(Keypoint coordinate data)

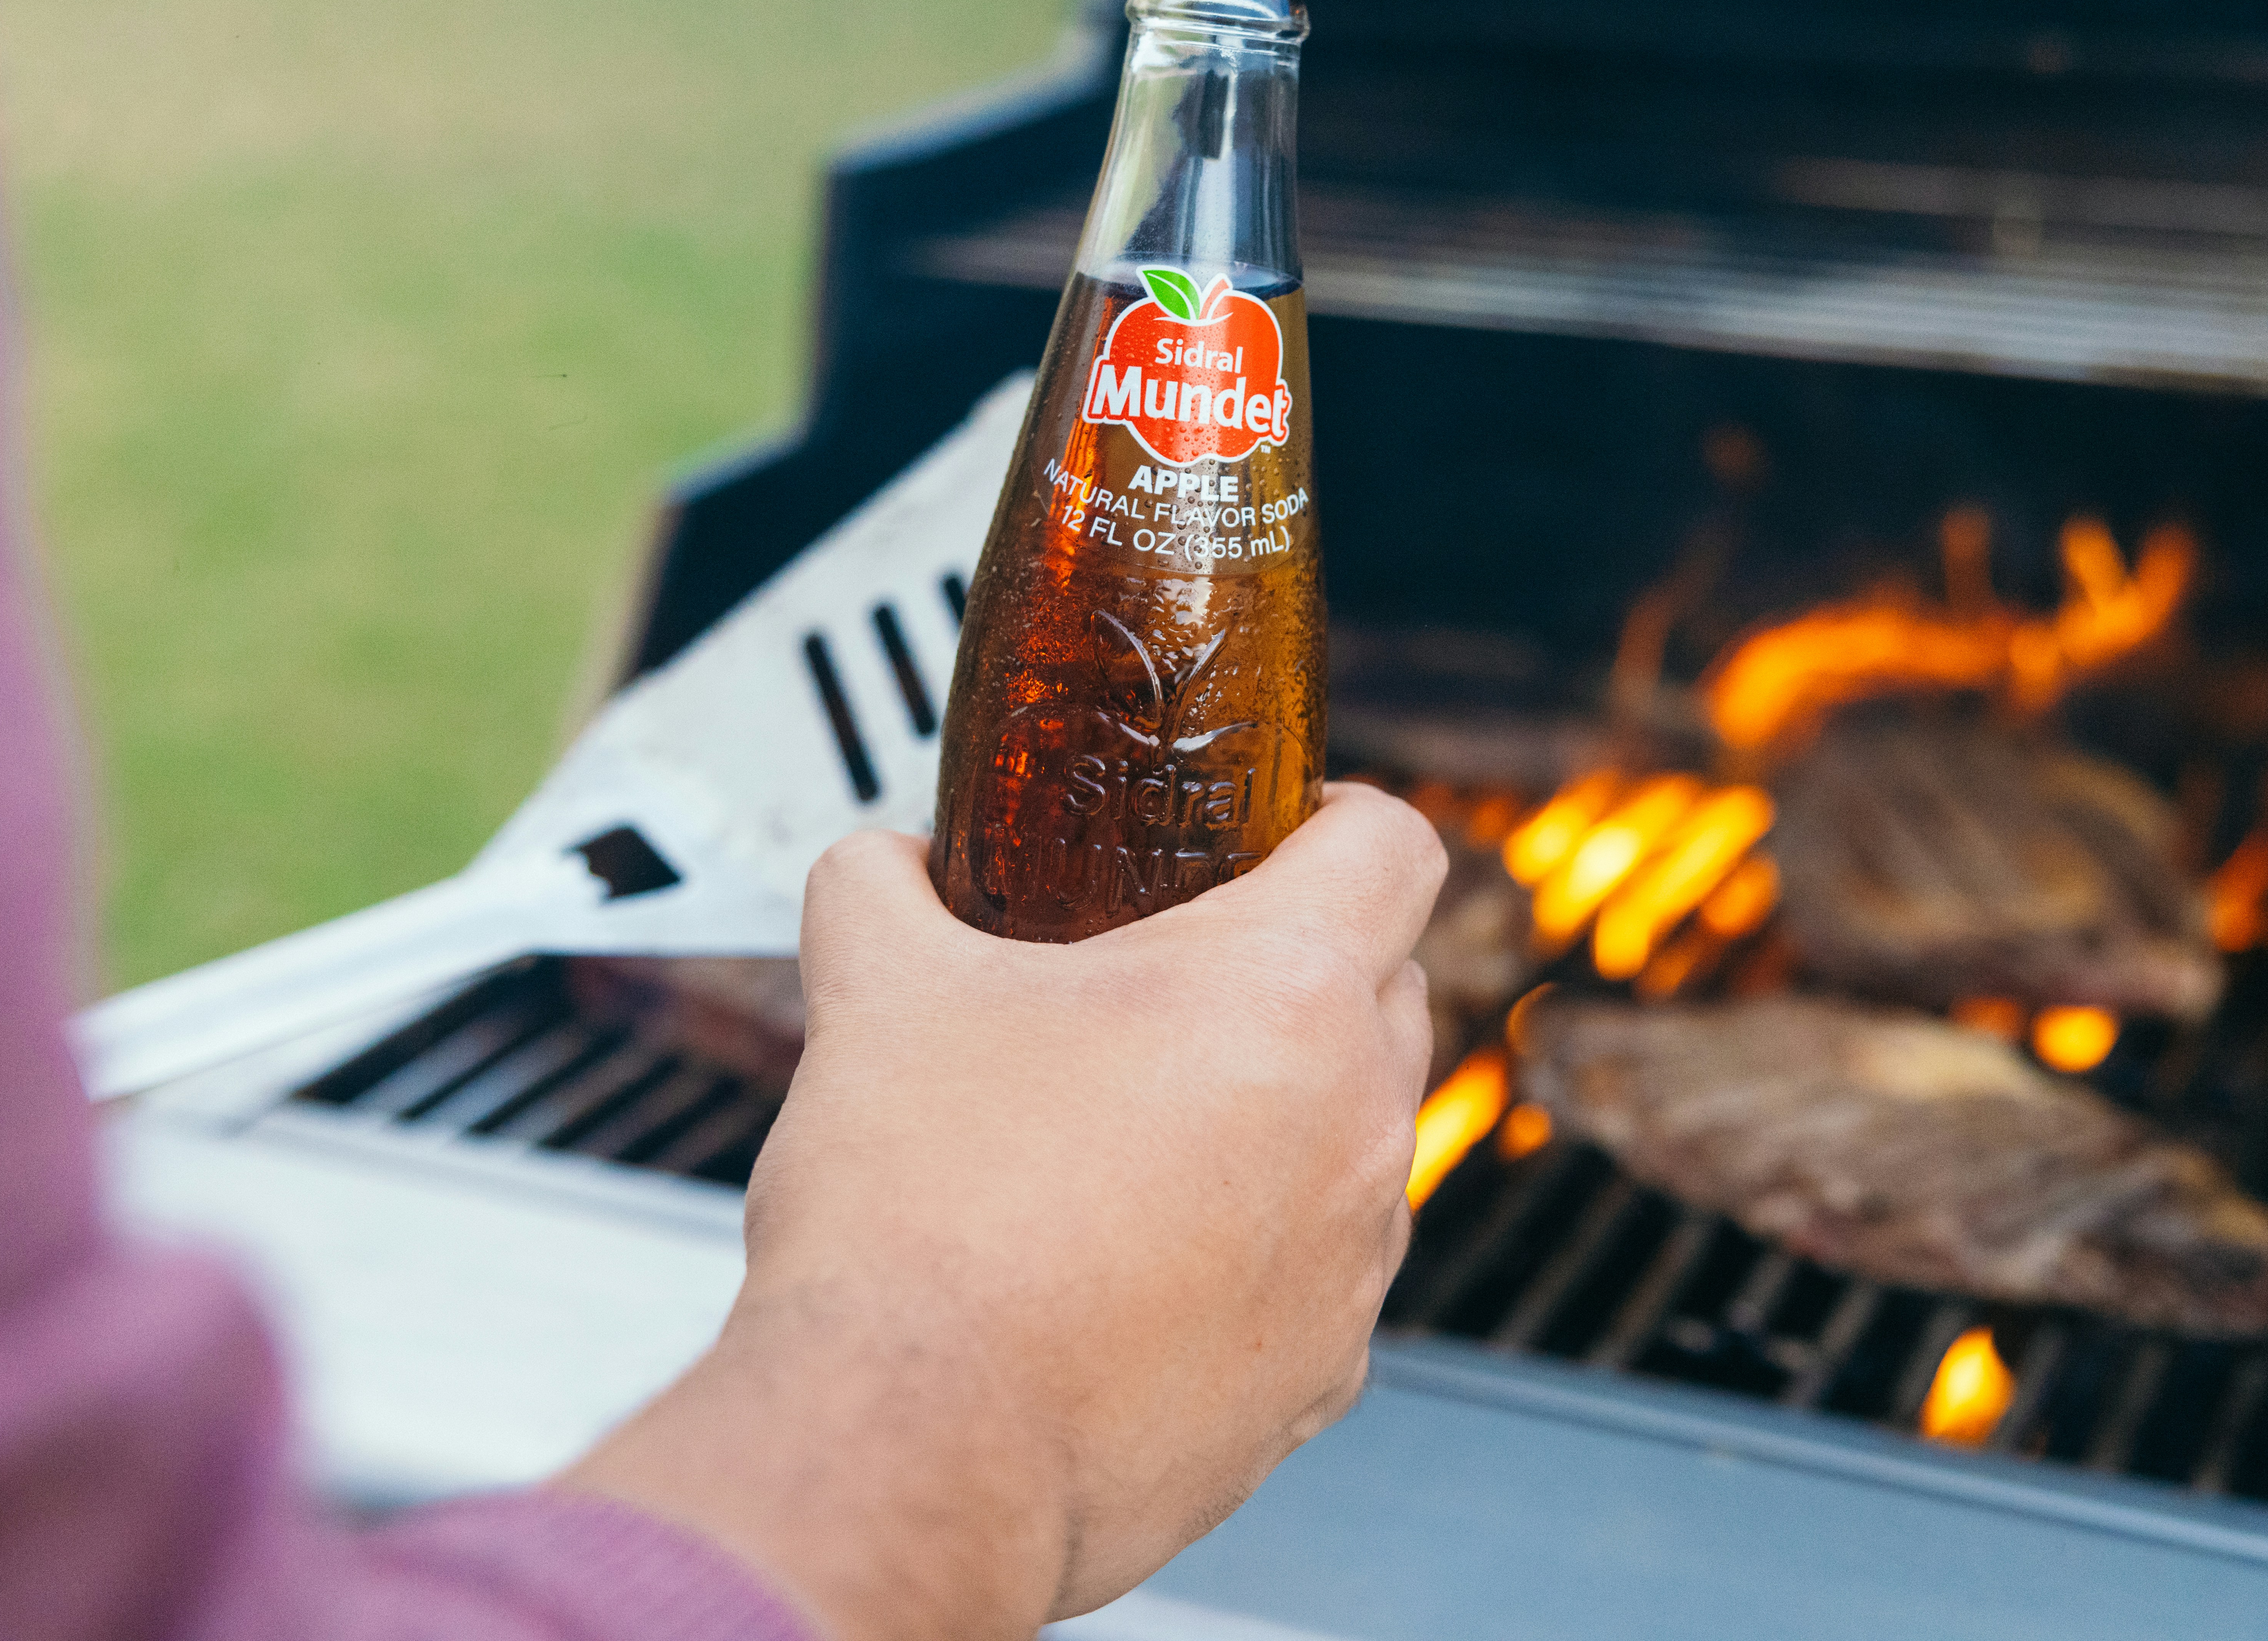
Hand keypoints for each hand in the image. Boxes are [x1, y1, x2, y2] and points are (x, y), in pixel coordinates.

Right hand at [561, 784, 1442, 1638]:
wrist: (909, 1450)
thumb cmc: (918, 1221)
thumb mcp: (874, 991)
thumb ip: (882, 886)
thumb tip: (887, 868)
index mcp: (1282, 996)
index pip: (1393, 845)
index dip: (1334, 816)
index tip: (1275, 834)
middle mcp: (1353, 1128)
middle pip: (1387, 991)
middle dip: (1299, 969)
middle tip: (1173, 983)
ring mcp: (1350, 1268)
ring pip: (1355, 1141)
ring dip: (1274, 1117)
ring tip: (1134, 1135)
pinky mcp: (1317, 1382)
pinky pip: (1317, 1278)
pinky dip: (1249, 1252)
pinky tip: (1128, 1265)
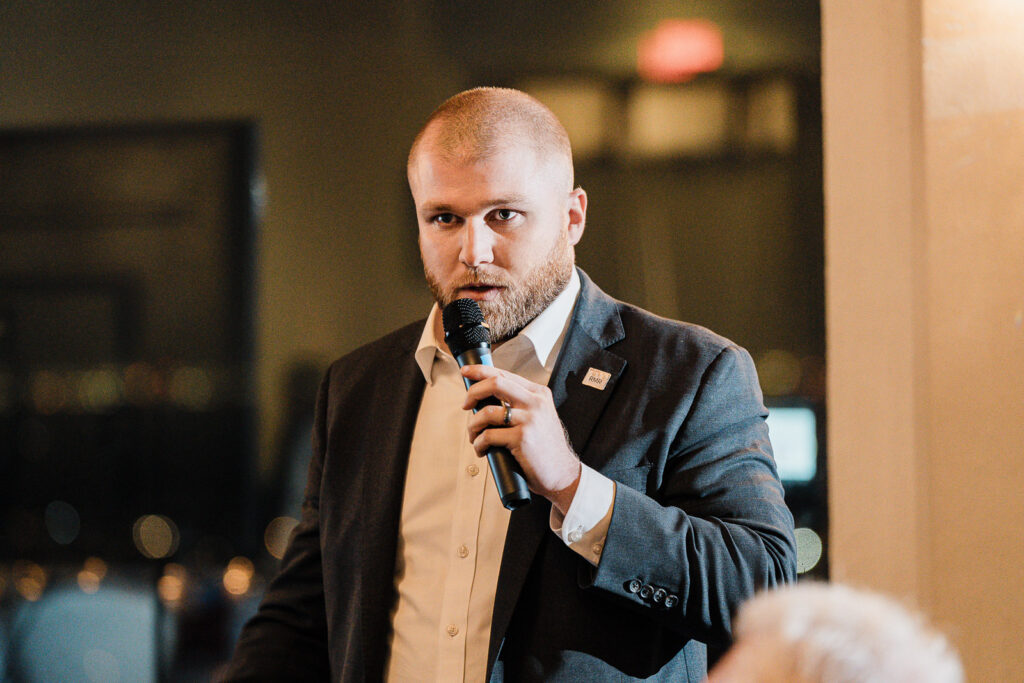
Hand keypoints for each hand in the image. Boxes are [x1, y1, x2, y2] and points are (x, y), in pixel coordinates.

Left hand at [462, 364, 580, 513]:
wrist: (563, 474)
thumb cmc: (545, 448)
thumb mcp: (538, 417)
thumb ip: (520, 404)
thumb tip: (485, 398)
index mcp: (539, 393)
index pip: (505, 374)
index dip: (480, 371)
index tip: (466, 372)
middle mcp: (536, 402)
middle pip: (495, 383)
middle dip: (473, 392)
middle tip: (465, 405)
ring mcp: (530, 419)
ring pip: (487, 412)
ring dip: (473, 425)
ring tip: (474, 437)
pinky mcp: (522, 438)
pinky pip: (488, 435)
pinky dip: (479, 443)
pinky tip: (481, 450)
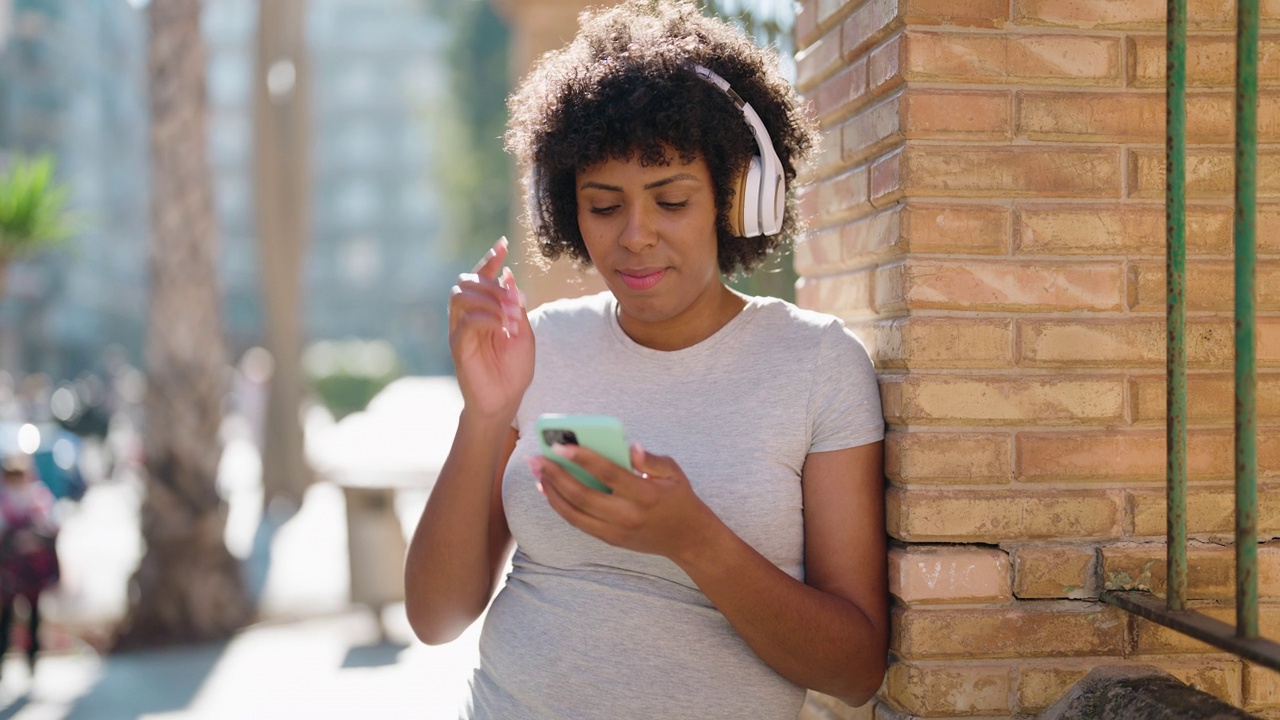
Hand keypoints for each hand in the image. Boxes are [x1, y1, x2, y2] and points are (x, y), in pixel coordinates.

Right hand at [449, 237, 533, 420]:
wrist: (506, 400)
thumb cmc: (514, 369)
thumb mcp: (524, 332)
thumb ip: (516, 304)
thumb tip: (508, 275)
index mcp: (484, 310)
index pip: (482, 276)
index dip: (490, 259)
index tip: (503, 244)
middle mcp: (468, 316)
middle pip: (466, 281)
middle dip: (491, 283)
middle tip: (513, 300)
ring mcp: (460, 330)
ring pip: (460, 295)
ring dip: (487, 298)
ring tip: (507, 314)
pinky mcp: (459, 347)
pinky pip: (466, 322)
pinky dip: (486, 318)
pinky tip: (502, 326)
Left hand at [528, 443, 719, 561]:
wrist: (687, 538)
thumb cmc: (679, 498)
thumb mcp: (674, 472)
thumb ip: (651, 459)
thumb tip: (630, 447)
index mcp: (645, 495)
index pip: (608, 474)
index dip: (582, 458)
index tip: (560, 445)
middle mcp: (628, 516)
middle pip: (583, 496)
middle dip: (556, 476)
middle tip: (536, 458)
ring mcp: (617, 531)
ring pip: (575, 514)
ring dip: (552, 493)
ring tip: (537, 473)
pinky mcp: (610, 539)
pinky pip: (579, 523)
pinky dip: (561, 507)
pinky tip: (550, 491)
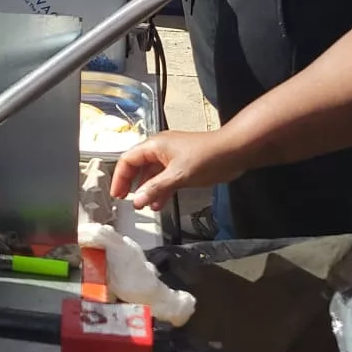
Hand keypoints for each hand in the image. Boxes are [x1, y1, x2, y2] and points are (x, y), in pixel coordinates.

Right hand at [110, 131, 240, 212]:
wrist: (233, 152)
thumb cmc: (206, 158)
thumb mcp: (178, 175)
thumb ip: (155, 188)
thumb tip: (136, 201)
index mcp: (154, 146)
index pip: (128, 160)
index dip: (120, 177)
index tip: (117, 195)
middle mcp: (160, 149)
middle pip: (137, 166)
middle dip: (131, 183)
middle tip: (125, 200)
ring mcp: (172, 157)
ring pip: (152, 173)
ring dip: (147, 189)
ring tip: (143, 206)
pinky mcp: (182, 165)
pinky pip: (164, 177)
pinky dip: (160, 189)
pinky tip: (159, 203)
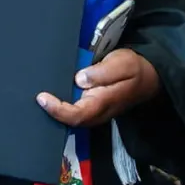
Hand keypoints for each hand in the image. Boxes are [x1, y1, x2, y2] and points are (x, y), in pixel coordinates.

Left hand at [37, 48, 159, 127]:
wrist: (148, 77)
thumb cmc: (134, 68)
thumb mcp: (122, 64)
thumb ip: (102, 72)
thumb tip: (80, 78)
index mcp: (103, 102)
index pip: (77, 114)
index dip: (58, 110)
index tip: (42, 98)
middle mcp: (97, 111)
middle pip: (71, 121)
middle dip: (52, 113)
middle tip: (35, 97)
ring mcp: (94, 111)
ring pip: (72, 118)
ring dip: (54, 111)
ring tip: (38, 97)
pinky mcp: (92, 106)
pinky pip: (74, 111)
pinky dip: (60, 106)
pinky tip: (49, 97)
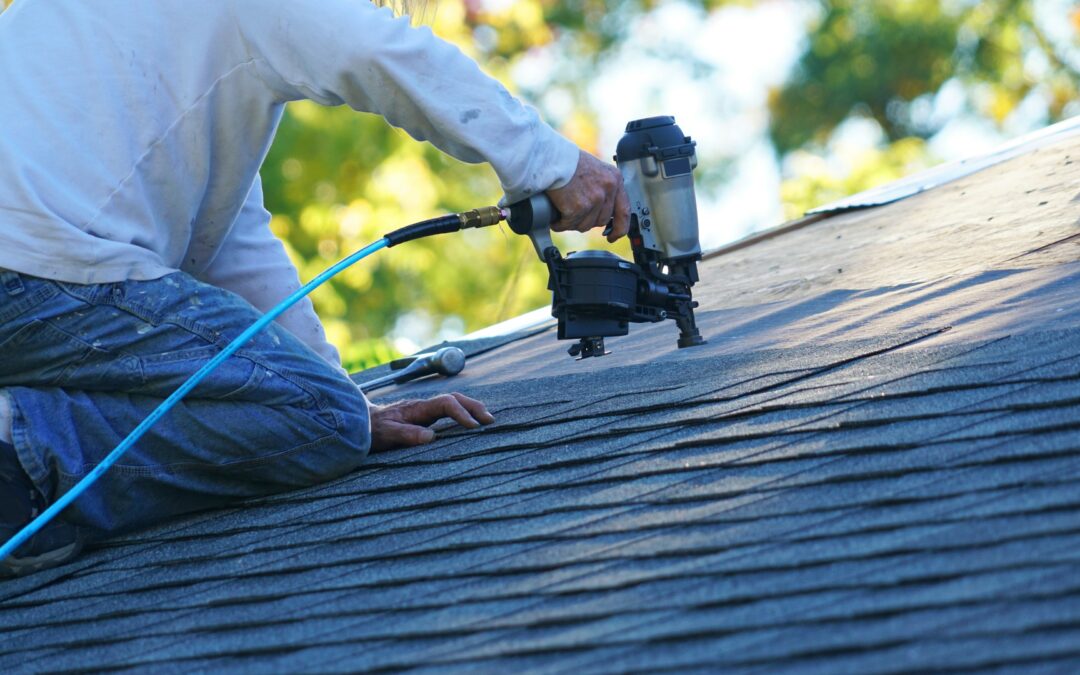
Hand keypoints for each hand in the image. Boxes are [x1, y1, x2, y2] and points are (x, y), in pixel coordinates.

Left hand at [369, 392, 494, 450]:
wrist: (361, 423)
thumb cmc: (373, 430)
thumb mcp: (387, 435)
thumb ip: (407, 434)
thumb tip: (431, 437)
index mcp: (417, 408)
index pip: (445, 403)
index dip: (461, 413)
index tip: (473, 427)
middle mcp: (424, 405)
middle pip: (455, 398)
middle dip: (474, 407)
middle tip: (490, 421)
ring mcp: (425, 410)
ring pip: (454, 402)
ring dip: (471, 408)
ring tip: (487, 420)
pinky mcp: (425, 416)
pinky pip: (449, 410)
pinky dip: (463, 413)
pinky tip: (471, 422)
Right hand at [546, 150, 629, 242]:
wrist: (551, 158)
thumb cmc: (567, 161)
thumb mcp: (595, 170)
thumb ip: (602, 188)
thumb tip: (601, 210)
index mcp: (614, 179)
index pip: (624, 211)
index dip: (620, 228)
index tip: (613, 236)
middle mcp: (608, 189)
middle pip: (601, 221)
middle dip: (587, 221)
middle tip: (574, 215)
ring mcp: (594, 199)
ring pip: (585, 225)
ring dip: (572, 222)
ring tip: (562, 212)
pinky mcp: (578, 207)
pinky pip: (569, 224)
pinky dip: (560, 223)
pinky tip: (555, 217)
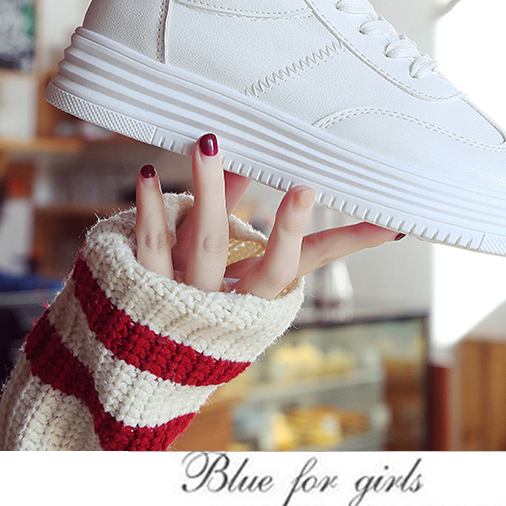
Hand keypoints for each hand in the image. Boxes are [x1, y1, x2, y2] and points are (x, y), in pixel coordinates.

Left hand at [135, 132, 403, 298]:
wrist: (138, 363)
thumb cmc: (201, 306)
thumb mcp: (236, 273)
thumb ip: (261, 230)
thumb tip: (288, 179)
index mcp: (256, 298)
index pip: (299, 267)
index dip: (330, 244)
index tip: (366, 216)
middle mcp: (226, 300)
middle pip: (264, 264)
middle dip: (286, 225)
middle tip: (304, 186)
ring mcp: (185, 293)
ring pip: (205, 243)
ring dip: (210, 190)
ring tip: (210, 142)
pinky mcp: (144, 286)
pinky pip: (150, 246)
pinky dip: (150, 208)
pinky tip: (148, 173)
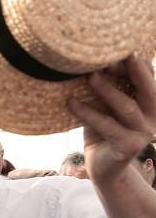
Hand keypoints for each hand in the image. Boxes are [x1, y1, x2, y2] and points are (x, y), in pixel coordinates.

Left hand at [68, 55, 155, 183]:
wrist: (103, 169)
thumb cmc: (103, 132)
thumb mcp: (106, 107)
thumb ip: (108, 89)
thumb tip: (92, 62)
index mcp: (151, 104)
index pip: (148, 78)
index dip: (135, 63)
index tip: (116, 48)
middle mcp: (153, 117)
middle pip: (146, 88)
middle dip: (132, 70)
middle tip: (114, 55)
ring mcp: (143, 133)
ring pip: (126, 107)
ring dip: (107, 90)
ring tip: (89, 77)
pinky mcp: (128, 146)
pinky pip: (106, 126)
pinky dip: (87, 113)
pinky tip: (71, 103)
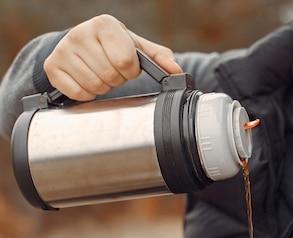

Exercise objective: Above, find the line holding "pinky pip: (74, 111)" and the line holding "ring tip: (210, 142)". Print exactly those two lines and every line between them, but no pictures.

Answer for the task:
pinky pip: (74, 111)
pinky dip: (60, 106)
pinky tip: (49, 97)
Hand keypoints for each hand in the image. Boxes are [x1, y1, x2, y2] and points are (x, y), in pixel coordinates.

Left hand at [369, 392, 494, 450]:
wrist: (361, 423)
thumb cmc: (373, 430)
thumb mcp: (387, 435)
thumb ip: (407, 434)
thumb tip: (431, 437)
index mcp: (417, 408)
index pip: (445, 403)
index dip: (461, 413)
index tip: (473, 427)
middle mcp: (424, 405)
middle pip: (455, 398)
middle dip: (474, 407)
middle tip: (490, 421)
ring mcp: (425, 410)
ring pip: (454, 402)
ring dip: (471, 408)
ring tip: (487, 420)
pinky mcp: (425, 416)
pinky pip: (449, 410)
pinky dip: (463, 413)
pinky tip: (471, 422)
Right hand at [546, 150, 629, 242]:
wrist: (551, 158)
thumb cmc: (567, 161)
thumb mcp: (595, 170)
thumb ip: (602, 188)
thumb tip: (601, 210)
index mcp: (614, 179)
index pip: (624, 211)
index dip: (620, 228)
index tip: (613, 236)
middle mcp: (608, 189)
middle pip: (601, 221)
middle dip: (587, 221)
middle tip: (574, 215)
ring mcp: (594, 199)
ring pip: (585, 225)
ring dip: (572, 222)
ring tip: (562, 212)
pinky mcp: (578, 207)
pinky pip: (569, 224)
pinky dip: (560, 223)
pinky tip: (555, 217)
Hand keypoints for each hand in the image. Boxes are [x1, y1, x2, y2] and points are (x, y), in pixel coordinates.

Left hand at [135, 132, 403, 298]:
wrist: (138, 363)
thumb cmc: (201, 306)
thumb mcp: (236, 273)
thumb ip: (261, 230)
thumb tip: (288, 179)
index mcp: (256, 298)
index pip: (299, 267)
index dip: (330, 244)
index tip: (366, 216)
middle mcp: (226, 300)
middle pip: (264, 264)
middle dip: (286, 225)
middle tip: (304, 186)
ring mcp: (185, 293)
ring pip: (205, 243)
ring dip: (210, 190)
ring tip: (210, 142)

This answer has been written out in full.